Closed Dampfinchen closed 1 year ago
Something is wrong with the tokenizer setup in this model @Dampfinchen try to run this:
from transformers import AutoTokenizer
AutoTokenizer.from_pretrained("Undi95/Nous-Hermes-13B-Code", trust_remote_code=True)
it produces
Traceback (most recent call last):
File "nstest.py", line 3, in <module>
AutoTokenizer.from_pretrained("Undi95/Nous-Hermes-13B-Code", trust_remote_code=True)
File "/home/user/.local/lib/python3.8/site-packages/transformers/models/auto/tokenization_auto.py", line 702, in from_pretrained
return tokenizer_class.from_pretrained(pretrained_model_name_or_path, *inputs, **kwargs)
File "/home/user/.local/lib/python3.8/site-packages/transformers/tokenization_utils_base.py", line 1841, in from_pretrained
return cls._from_pretrained(
File "/home/user/.local/lib/python3.8/site-packages/transformers/tokenization_utils_base.py", line 2053, in _from_pretrained
raise ValueError(
ValueError: Wrong index found for <pad1>: should be 0 but found 32001.

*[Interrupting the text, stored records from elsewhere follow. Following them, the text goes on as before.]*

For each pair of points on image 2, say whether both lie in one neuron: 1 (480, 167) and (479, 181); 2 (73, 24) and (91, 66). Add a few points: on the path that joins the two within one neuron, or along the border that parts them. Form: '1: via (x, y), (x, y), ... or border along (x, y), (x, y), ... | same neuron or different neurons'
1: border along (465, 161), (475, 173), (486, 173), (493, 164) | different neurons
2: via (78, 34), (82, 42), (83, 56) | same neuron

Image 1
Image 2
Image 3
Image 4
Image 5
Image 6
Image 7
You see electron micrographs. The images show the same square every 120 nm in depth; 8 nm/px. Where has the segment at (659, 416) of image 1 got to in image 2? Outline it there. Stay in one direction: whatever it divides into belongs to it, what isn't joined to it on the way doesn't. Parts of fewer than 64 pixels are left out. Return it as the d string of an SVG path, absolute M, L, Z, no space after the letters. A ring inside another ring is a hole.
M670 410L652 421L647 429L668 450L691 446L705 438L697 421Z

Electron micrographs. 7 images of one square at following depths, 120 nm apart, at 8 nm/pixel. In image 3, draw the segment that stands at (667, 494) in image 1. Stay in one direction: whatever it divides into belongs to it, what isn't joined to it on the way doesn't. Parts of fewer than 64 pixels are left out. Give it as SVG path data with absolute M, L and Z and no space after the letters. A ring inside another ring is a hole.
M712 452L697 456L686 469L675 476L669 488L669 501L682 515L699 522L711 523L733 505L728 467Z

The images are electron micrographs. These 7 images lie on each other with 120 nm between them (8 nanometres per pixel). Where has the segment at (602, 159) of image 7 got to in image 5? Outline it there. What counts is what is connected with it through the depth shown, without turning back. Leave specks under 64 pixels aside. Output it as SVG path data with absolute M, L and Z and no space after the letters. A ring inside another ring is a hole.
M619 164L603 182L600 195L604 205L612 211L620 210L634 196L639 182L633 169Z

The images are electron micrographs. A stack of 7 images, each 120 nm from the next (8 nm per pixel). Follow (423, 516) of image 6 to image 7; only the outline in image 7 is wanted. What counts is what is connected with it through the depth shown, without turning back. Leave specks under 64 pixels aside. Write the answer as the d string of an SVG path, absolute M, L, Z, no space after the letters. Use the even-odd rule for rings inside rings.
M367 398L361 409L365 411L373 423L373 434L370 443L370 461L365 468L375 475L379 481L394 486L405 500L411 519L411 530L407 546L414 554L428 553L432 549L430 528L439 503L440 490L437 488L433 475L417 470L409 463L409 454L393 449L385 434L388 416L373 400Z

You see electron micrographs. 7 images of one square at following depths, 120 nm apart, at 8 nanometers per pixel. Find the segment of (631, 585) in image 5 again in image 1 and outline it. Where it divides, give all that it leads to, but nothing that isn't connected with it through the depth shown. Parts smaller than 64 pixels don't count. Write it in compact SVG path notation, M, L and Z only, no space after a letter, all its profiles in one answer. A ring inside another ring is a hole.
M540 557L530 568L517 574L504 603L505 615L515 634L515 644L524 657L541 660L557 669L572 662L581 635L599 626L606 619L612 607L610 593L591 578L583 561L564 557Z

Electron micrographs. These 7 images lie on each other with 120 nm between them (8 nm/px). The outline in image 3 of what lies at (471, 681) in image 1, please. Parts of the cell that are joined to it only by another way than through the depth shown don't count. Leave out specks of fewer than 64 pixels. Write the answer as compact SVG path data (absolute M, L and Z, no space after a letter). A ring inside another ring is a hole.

I've never seen anything like this before, seems to be coming from added_tokens.json which was curiously deleted in the NH upstream
Is there something specific to this merge that needs those extra tokens? They aren't present in either of the upstream models. In the interest of completing an eval, I will use the tokenizer from NousResearch/Nous-Hermes-Llama2-13b
This model performed quite well on the whole, preferring Vicuna-1p3 style prompting for Python and airboros-plain for JavaScript.
Ah yes, we basically just added these to convert the model to GGUF, which is a bit picky about these things. Thanks for evaluating!
This is an experiment to evaluate if the impressive coding capabilities of Nous Hermes can be further improved by merging it with Jon Durbin's code lora adapter.